Ronduit omstreden is het besluit van Etty om te gaan werken voor de Joodse Raad, die samenwerkte met de Duitsers bij het afvoeren van Joden naar de zogenaamde werkkampen. Daarmee voorkwam ze vooralsnog deportatie van haarzelf en haar familie. Over haar motieven voor deze stap weten we verder weinig tot niets. In haar dagboek noemt ze de werkomgeving van de Joodse raad ‘de hel’ en schaamt ze zich voor haar betrekking.
Koelemeijer gaat ver mee in de verwijten van tijdgenoten die Etty’s keuze voor de Joodse Raad als verraad aan haar volk zagen of minimaal als zelfzuchtig lijfsbehoud. Logischer lijkt mij te veronderstellen dat Etty het als noodzakelijk kwaad zag om haar begeerde rol als helper in ultieme nood te dragen. Ze nam ook mede het initiatief voor een steunafdeling van de Joodse Raad in Westerbork, waar zij persoonlijk mensen bijstond die op transport moesten.

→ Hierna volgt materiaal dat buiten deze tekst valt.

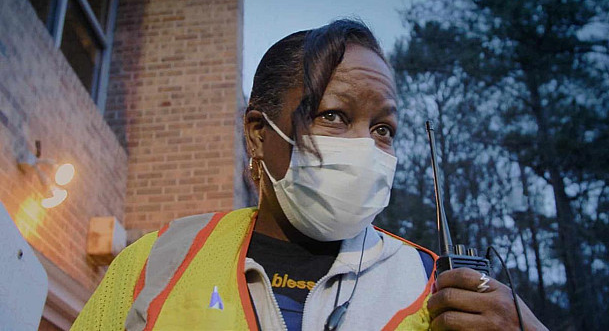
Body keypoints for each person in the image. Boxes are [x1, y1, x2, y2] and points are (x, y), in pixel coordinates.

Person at [71, 19, 547, 330]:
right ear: (259, 133)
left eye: (383, 128)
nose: (366, 147)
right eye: (333, 115)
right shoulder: (157, 262)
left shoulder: (438, 292)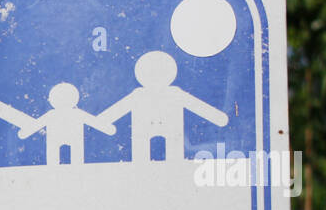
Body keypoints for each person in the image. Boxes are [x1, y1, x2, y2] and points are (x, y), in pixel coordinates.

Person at [97, 51, 228, 161]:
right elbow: (114, 112)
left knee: (171, 153)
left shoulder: (169, 93)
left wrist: (99, 122)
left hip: (169, 129)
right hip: (145, 130)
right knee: (143, 152)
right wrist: (219, 118)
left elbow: (199, 107)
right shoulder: (141, 95)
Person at [18, 82, 116, 165]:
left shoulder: (53, 114)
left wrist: (24, 132)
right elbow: (94, 122)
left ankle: (57, 170)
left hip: (58, 136)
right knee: (74, 156)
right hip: (71, 136)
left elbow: (37, 124)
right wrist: (108, 128)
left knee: (55, 157)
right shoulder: (75, 113)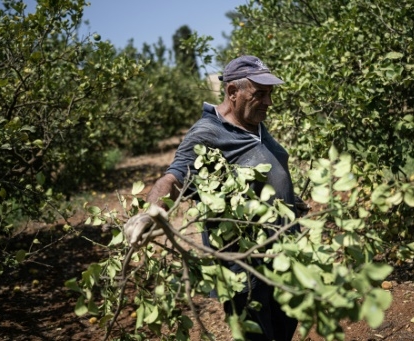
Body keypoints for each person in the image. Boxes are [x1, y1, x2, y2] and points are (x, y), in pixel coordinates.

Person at [124, 55, 301, 341]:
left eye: (271, 93)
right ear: (233, 93)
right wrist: (151, 211)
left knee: (284, 326)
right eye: (261, 94)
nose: (269, 102)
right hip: (243, 262)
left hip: (282, 251)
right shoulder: (207, 133)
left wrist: (290, 200)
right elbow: (175, 176)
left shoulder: (252, 122)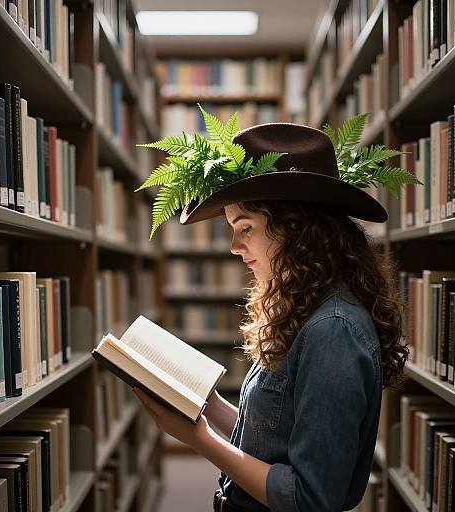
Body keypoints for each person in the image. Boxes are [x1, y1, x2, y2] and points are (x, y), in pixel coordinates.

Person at [133, 112, 413, 511]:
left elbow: (310, 498)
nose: (233, 246)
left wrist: (200, 439)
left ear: (295, 228)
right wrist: (206, 405)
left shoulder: (333, 330)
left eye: (245, 228)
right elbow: (269, 441)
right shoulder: (303, 309)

Etty verbond haar lot aan dat van de Joodse gemeenschap en ging daarmee welbewust haar gruwelijke einde in tegemoet. Ze stierf in de periode van 7 september tot 30 november 1943 in Auschwitz door vergassing of uitputting. Haar laatste dagboeknotities zijn evenals zijzelf verbrand. De overgebleven delen uit de voorafgaande periode hebben postuum haar jeugddroom waargemaakt: een betekenisvol schrijver te worden.